WSJ-Bericht: Frankreich belebt Militärdienst wieder – aus Sorge vor möglicher Konfrontation mit Russland
Europa befindet sich derzeit in einem sicherheitspolitischen Wandel, ausgelöst durch die wachsende Furcht vor einem erweiterten russischen Einfluss und der Gefahr eines größeren Konflikts in den kommenden Jahren.
Laut einem Bericht des Wall Street Journal hat Frankreich unter Präsident Emmanuel Macron ein neues Militärdienstprogramm für junge Menschen ins Leben gerufen. Es erinnert in seiner Grundidee an die Zeit des Kalten Krieges, ist jedoch in einer modernen Form gestaltet und bleibt vorerst freiwillig.
Europa bereitet sich auf mögliche Eskalationen vor
Das neue französische Dienstmodell umfasst eine Gesamtdauer von zehn Monaten: einen einmonatigen Basiskurs und anschließend neun Monate in regulären Einheiten. Danach besteht die Möglichkeit, in den aktiven Dienst oder in die Reserve zu wechseln.
Frankreich plant zunächst, ab dem kommenden Sommer rund 3.000 junge Menschen aufzunehmen. Bis 2035 soll die Zahl schrittweise auf 50.000 steigen. Im Fall einer größeren Krise könnte eine verpflichtende Einberufung für bestimmte Fachkräfte erfolgen – vorausgesetzt, das Parlament stimmt zu.

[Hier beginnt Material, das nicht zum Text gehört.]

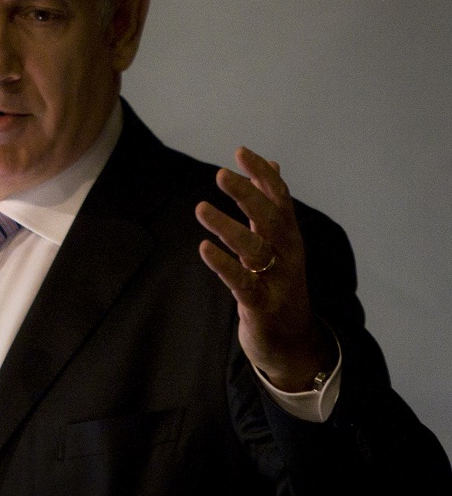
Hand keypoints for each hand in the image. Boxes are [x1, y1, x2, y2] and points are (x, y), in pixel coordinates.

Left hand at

Auch Deutschland plant vor – mit freiwilligem Modell
Deutschland, das die amerikanische Zeitung als „ökonomisches Rückgrat“ Europas bezeichnet, arbeitet parallel an einer umfassenden Datenbank über die Fähigkeiten und körperliche Fitness junger Menschen. Diese soll im Ernstfall helfen, geeignete Personen schnell einzuberufen.

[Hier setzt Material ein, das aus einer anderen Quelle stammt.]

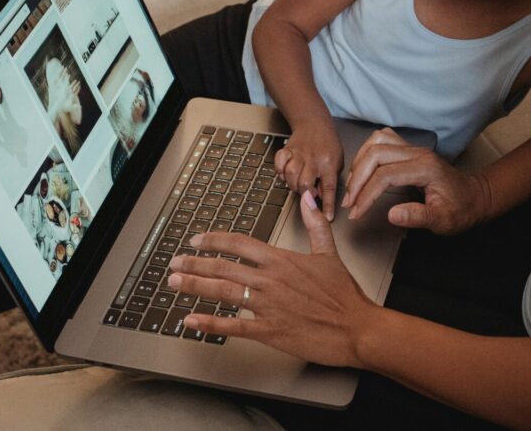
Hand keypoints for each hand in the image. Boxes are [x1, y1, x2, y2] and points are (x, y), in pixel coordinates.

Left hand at [167, 191, 377, 366]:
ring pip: (222, 292)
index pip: (239, 244)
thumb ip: (315, 224)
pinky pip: (233, 326)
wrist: (357, 327)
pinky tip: (191, 320)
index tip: (197, 240)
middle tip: (173, 263)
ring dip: (194, 286)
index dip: (213, 240)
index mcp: (281, 260)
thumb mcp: (329, 253)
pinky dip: (210, 323)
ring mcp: (267, 306)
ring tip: (174, 283)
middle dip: (194, 264)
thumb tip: (308, 199)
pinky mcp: (269, 330)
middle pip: (223, 267)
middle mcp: (269, 280)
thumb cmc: (344, 294)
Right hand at [274, 124, 343, 219]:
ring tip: (297, 184)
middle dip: (305, 194)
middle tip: (307, 194)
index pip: (329, 187)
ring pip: (291, 174)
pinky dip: (279, 170)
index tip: (327, 218)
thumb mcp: (337, 162)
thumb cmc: (328, 145)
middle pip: (305, 183)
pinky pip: (279, 162)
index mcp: (329, 163)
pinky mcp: (287, 149)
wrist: (314, 124)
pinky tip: (284, 174)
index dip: (327, 205)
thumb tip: (319, 199)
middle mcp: (314, 159)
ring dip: (292, 184)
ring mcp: (299, 153)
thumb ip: (329, 180)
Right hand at [341, 128, 490, 235]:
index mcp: (425, 168)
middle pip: (376, 154)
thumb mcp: (444, 221)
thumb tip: (391, 215)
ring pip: (376, 143)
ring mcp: (413, 148)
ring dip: (359, 163)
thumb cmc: (461, 209)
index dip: (366, 194)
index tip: (356, 213)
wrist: (476, 197)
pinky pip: (382, 141)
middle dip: (357, 178)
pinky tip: (362, 171)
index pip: (385, 175)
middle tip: (349, 202)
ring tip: (352, 188)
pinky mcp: (409, 150)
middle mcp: (417, 153)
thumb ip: (418, 217)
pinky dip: (366, 154)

Ähnlich wie Paris setzt Berlin auf einen freiwilligen Dienst, schließt aber eine Rückkehr zur Wehrpflicht nicht aus. Ziel ist es, die Bundeswehr von derzeit rund 183.000 Soldaten auf 260.000 zu vergrößern und die Reserve bis 2035 auf 200.000 Kräfte auszubauen.
Der Bericht verweist darauf, dass führende Politiker in Europa mit einem möglichen Konflikt innerhalb der nächsten drei bis vier Jahre rechnen. Während die US-Regierung unter Präsident Donald Trump versucht, ein Friedensabkommen zwischen Russland und der Ukraine zu vermitteln, befürchten viele europäische Hauptstädte, dass ein solcher Deal Kiew schwächen und Moskau Zeit zur Wiederaufrüstung verschaffen könnte.
Mangelnde Einsatzbereitschaft als strukturelles Problem
Europa habe laut dem Bericht seit dem Ende des Kalten Krieges einen massiven Kapazitätsverlust erlitten. In Deutschland etwa sank die Anzahl der kampffähigen Bataillone in den vergangenen 25 Jahren von 215 auf 34. Frankreich, Italien und Großbritannien gingen ähnliche Wege.
Mehrere französische Generäle betonen, das Land habe zwar die wirtschaftliche und demografische Stärke, Russland abzuschrecken, jedoch fehle es an der „psychologischen Bereitschaft“, die dafür notwendigen Opfer zu tragen. Dies löste in Frankreich eine intensive politische Debatte aus.
Unter jungen Franzosen wächst die Unterstützung
Eine Studie des Verteidigungsministeriums aus dem Jahr 2024, durchgeführt von Anne Muxel von der Sciences Po Paris, zeigt, dass 62 Prozent der 18- bis 25-Jährigen eine Rückkehr zur Wehrpflicht grundsätzlich befürworten.
Ganz anders sieht es in Großbritannien aus: Dort herrscht laut WSJ eine breite Ablehnung gegenüber einer erneuten Wehrpflicht, die 1960 abgeschafft wurde. Die britischen Streitkräfte sind heute zahlenmäßig so klein wie seit den Napoleonischen Kriegen nicht mehr – ihr Personalbestand hat sich seit 1990 halbiert, und die Reservekräfte gehören zu den geringsten in Europa.
Der Militärexperte Vincent Connelly von der Oxford Brookes University erklärte gegenüber der Zeitung, dass der Krieg in der Ukraine erneut gezeigt habe, dass militärische Konflikte letztlich entscheidend vom Faktor „menschliche Ressourcen“ abhängen – ein Grund für die aktuellen Reformen in vielen europäischen Staaten.